▶ **What you have to do**:
Restate the whole of the data below word for word, skipping the images.

▶ **Entries provided**:
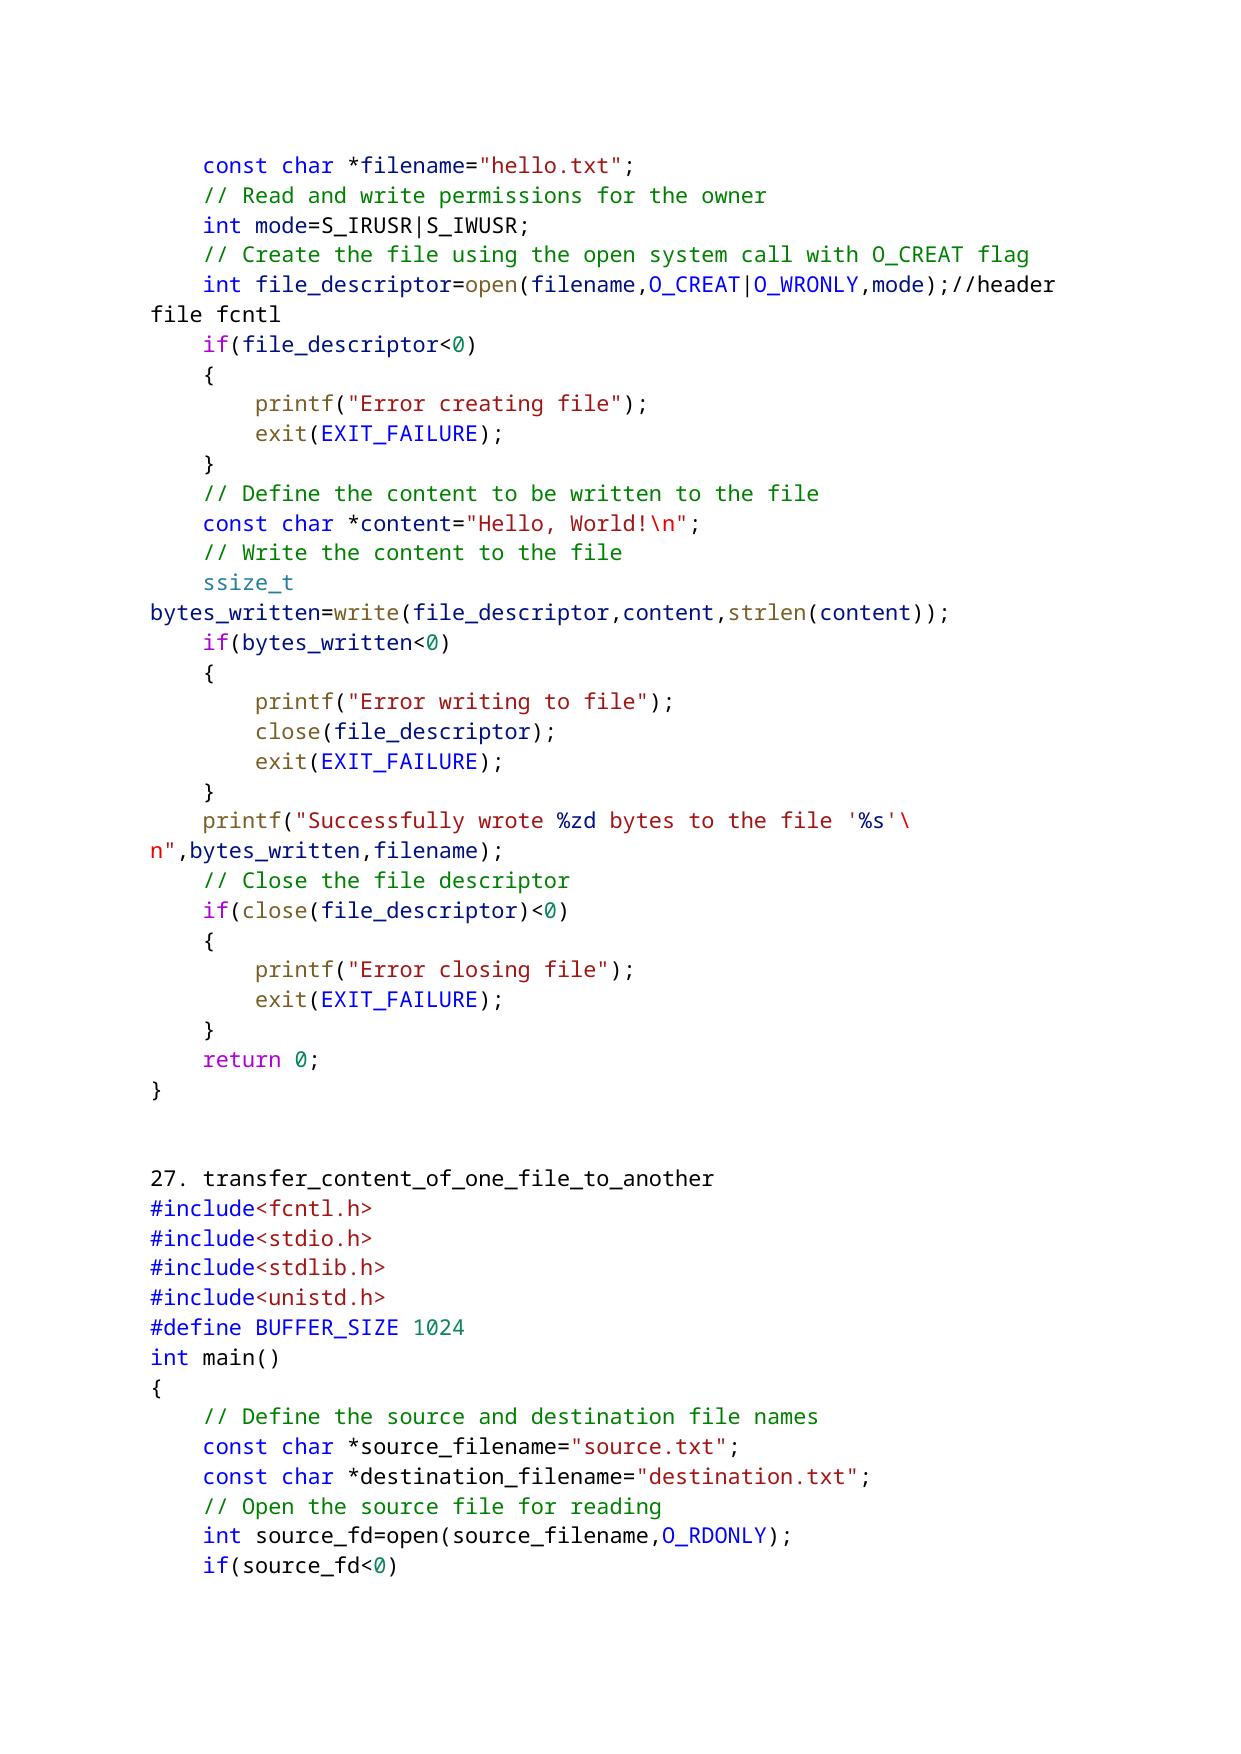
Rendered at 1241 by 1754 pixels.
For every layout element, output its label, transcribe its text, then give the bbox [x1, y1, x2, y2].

text #include<unistd.h> [150, 1282, 1090, 1312]
text if(close(file_descriptor)<0) [150, 895, 1090, 924]
text // Open the source file for reading [150, 1491, 1090, 1520]
text } [150, 776, 1090, 805]
text printf("Error writing to file"); [150, 686, 1090, 716]
text // Create the file using the open system call with O_CREAT flag [150, 239, 1090, 269]
text printf("Error creating file"); [150, 388, 1090, 418]
text #include<fcntl.h> [150, 1193, 1090, 1222]
text // Define the content to be written to the file [150, 478, 1090, 507]
text int mode=S_IRUSR|S_IWUSR; [150, 209, 1090, 239]
text const char *filename="hello.txt"; [150, 150, 1090, 180]
text #include<stdio.h> [150, 1222, 1090, 1252]
text } [150, 1073, 1090, 1103]
text if(source_fd<0) [150, 1550, 1090, 1580]
text // Write the content to the file [150, 537, 1090, 567]
text // Close the file descriptor [150, 865, 1090, 895]
text printf("Error closing file"); [150, 954, 1090, 984]
text printf("Successfully wrote %zd bytes to the file '%s'\n",bytes_written,filename); [150, 805, 1090, 865]
text // Define the source and destination file names [150, 1401, 1090, 1431]
text close(file_descriptor); [150, 716, 1090, 746]
text return 0; [150, 1044, 1090, 1073]
text int source_fd=open(source_filename,O_RDONLY); [150, 1520, 1090, 1550]
text // Read and write permissions for the owner [150, 180, 1090, 209]
text ssize_t bytes_written=write(file_descriptor,content,strlen(content)); [150, 567, 1090, 627]
text } [150, 448, 1090, 478]
text exit(EXIT_FAILURE); [150, 984, 1090, 1014]
text { [150, 1371, 1090, 1401]
text if(bytes_written<0) [150, 627, 1090, 656]
text } [150, 1014, 1090, 1044]
text const char *source_filename="source.txt"; [150, 1431, 1090, 1461]
text { [150, 924, 1090, 954]
text int file_descriptor=open(filename,O_CREAT|O_WRONLY,mode);//header file fcntl [150, 269, 1090, 329]
text int main() [150, 1342, 1090, 1371]
text 27. transfer_content_of_one_file_to_another [150, 1163, 1090, 1193]
text { [150, 656, 1090, 686]
text #define BUFFER_SIZE 1024 [150, 1312, 1090, 1342]
text const char *destination_filename="destination.txt"; [150, 1461, 1090, 1491]
text { [150, 358, 1090, 388]
text #include<stdlib.h> [150, 1252, 1090, 1282]
text if(file_descriptor<0) [150, 329, 1090, 358]
text exit(EXIT_FAILURE); [150, 418, 1090, 448]
text exit(EXIT_FAILURE); [150, 746, 1090, 776]
text const char *content="Hello, World!\n"; [150, 507, 1090, 537]
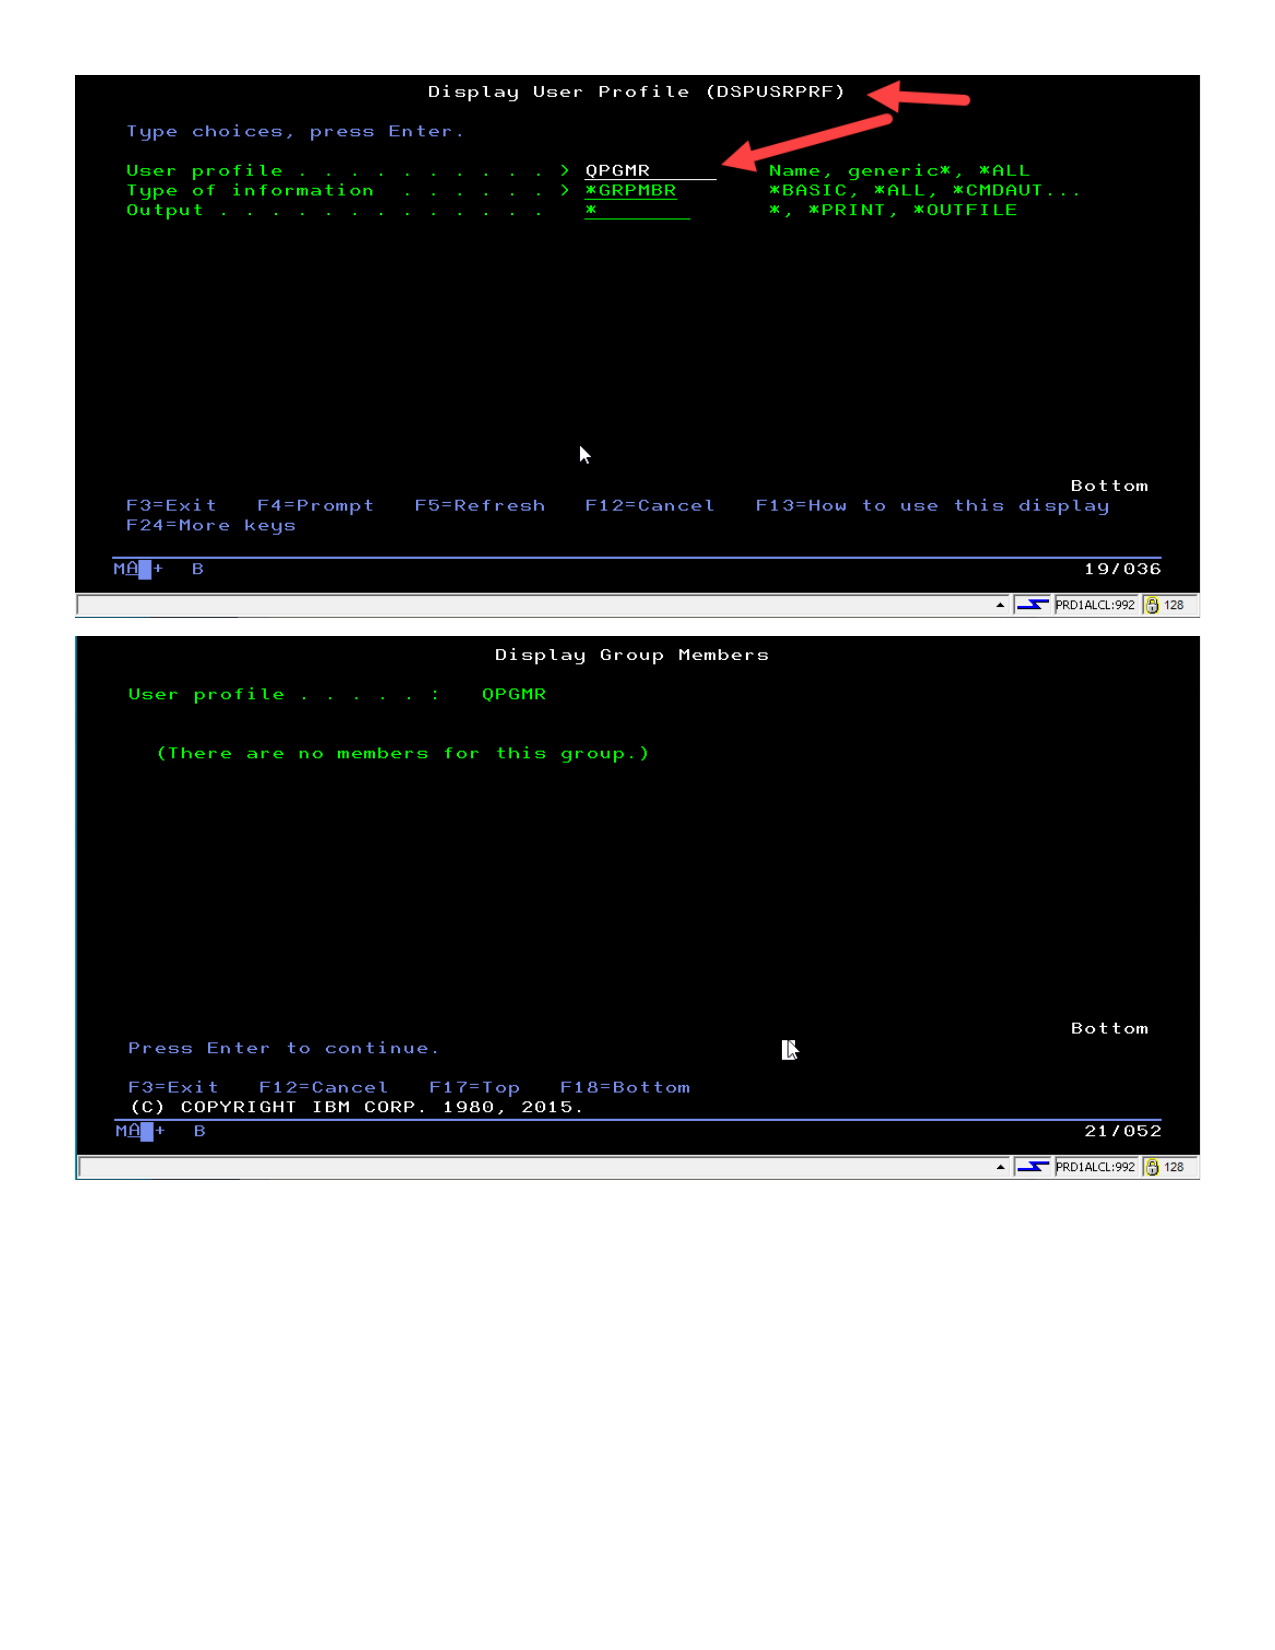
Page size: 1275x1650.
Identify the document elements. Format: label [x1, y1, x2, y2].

picture [77, 636, 1200, 1180]
picture [75, 75, 1200, 618]
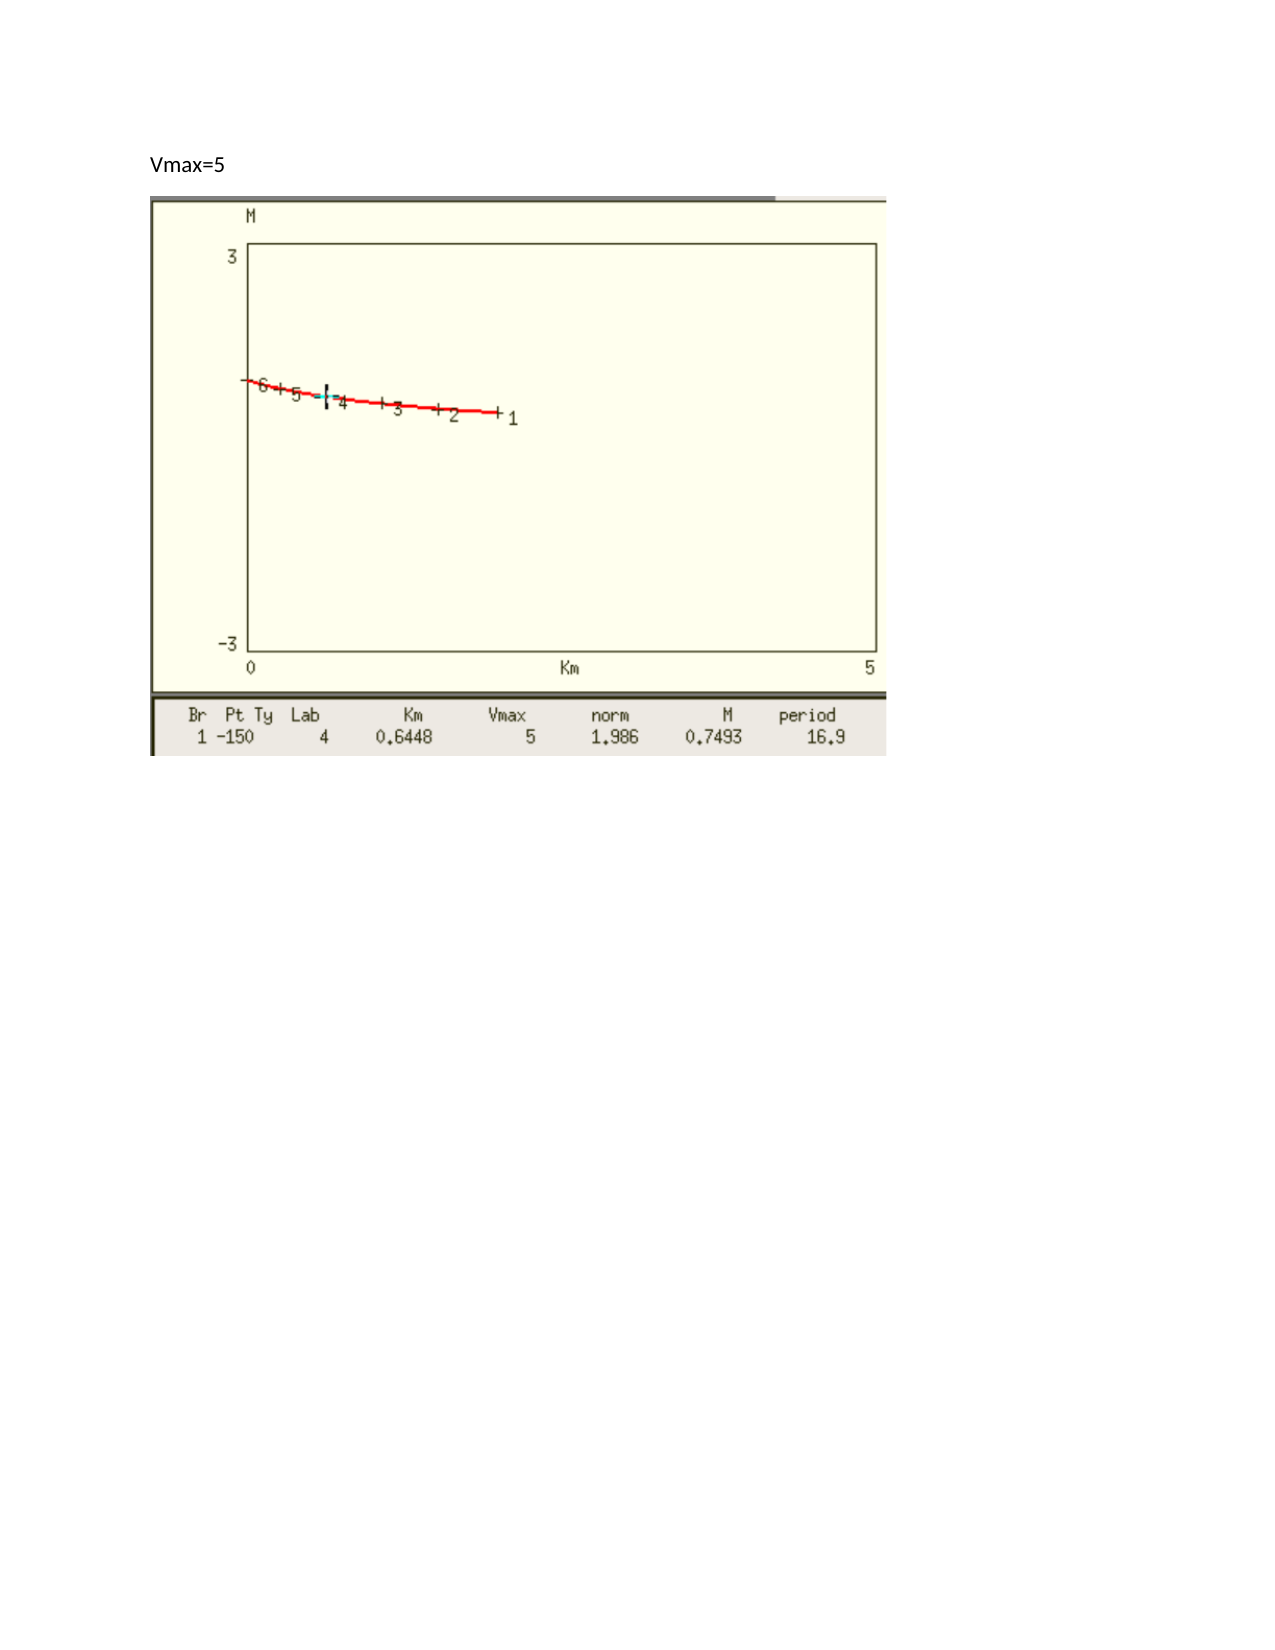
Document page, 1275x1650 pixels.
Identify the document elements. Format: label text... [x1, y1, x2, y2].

text Vmax=5 [150, 150, 1125, 178]
picture [150, 196, 887, 756]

▶ **Solution to the problem**:
Rendered at 1241 by 1754 pixels.
For every layout element, output its label, transcribe its text, then give the bbox [x1, y1, x2, y2].

text #include<unistd.h> [150, 1282, 1090, 1312]
text if(close(file_descriptor)<0) [150, 895, 1090, 924]
text // Open the source file for reading [150, 1491, 1090, 1520]
text } [150, 776, 1090, 805]
text printf("Error writing to file"); [150, 686, 1090, 716]
text // Create the file using the open system call with O_CREAT flag [150, 239, 1090, 269]
text printf("Error creating file"); [150, 388, 1090, 418]
text #include<fcntl.h> [150, 1193, 1090, 1222]
text // Define the content to be written to the file [150, 478, 1090, 507]
text int mode=S_IRUSR|S_IWUSR; [150, 209, 1090, 239]
text const char *filename="hello.txt"; [150, 150, 1090, 180]
text #include<stdio.h> [150, 1222, 1090, 1252]
text } [150, 1073, 1090, 1103]
text if(source_fd<0) [150, 1550, 1090, 1580]
text // Write the content to the file [150, 537, 1090, 567]
text // Close the file descriptor [150, 865, 1090, 895]
text printf("Error closing file"); [150, 954, 1090, 984]
text printf("Successfully wrote %zd bytes to the file '%s'\n",bytes_written,filename); [150, 805, 1090, 865]
text // Define the source and destination file names [150, 1401, 1090, 1431]
text close(file_descriptor); [150, 716, 1090, 746]
text return 0; [150, 1044, 1090, 1073]
text int source_fd=open(source_filename,O_RDONLY); [150, 1520, 1090, 1550]
text // Read and write permissions for the owner [150, 180, 1090, 209]
text ssize_t bytes_written=write(file_descriptor,content,strlen(content)); [150, 567, 1090, 627]
text } [150, 448, 1090, 478]
text exit(EXIT_FAILURE); [150, 984, 1090, 1014]
text { [150, 1371, 1090, 1401]
text if(bytes_written<0) [150, 627, 1090, 656]
text } [150, 1014, 1090, 1044]
text const char *source_filename="source.txt"; [150, 1431, 1090, 1461]
text { [150, 924, 1090, 954]
text int file_descriptor=open(filename,O_CREAT|O_WRONLY,mode);//header file fcntl [150, 269, 1090, 329]
text int main() [150, 1342, 1090, 1371]
text 27. transfer_content_of_one_file_to_another [150, 1163, 1090, 1193]
text { [150, 656, 1090, 686]
text #define BUFFER_SIZE 1024 [150, 1312, 1090, 1342]
text const char *destination_filename="destination.txt"; [150, 1461, 1090, 1491]
text { [150, 358, 1090, 388]
text #include<stdlib.h> [150, 1252, 1090, 1282]
text if(file_descriptor<0) [150, 329, 1090, 358]
text exit(EXIT_FAILURE); [150, 418, 1090, 448]
text exit(EXIT_FAILURE); [150, 746, 1090, 776]
text const char *content="Hello, World!\n"; [150, 507, 1090, 537]
Page size: 1275x1650.
Identify the document elements. Format: label [x1, y1, x2, y2].

picture [77, 636, 1200, 1180]
picture [75, 75, 1200, 618]
Document page, 1275x1650 pixels.
Identify the document elements. Format: label text... [x1, y1, x2, y2].

text Vmax=5 [150, 150, 1125, 178]
picture [150, 196, 887, 756]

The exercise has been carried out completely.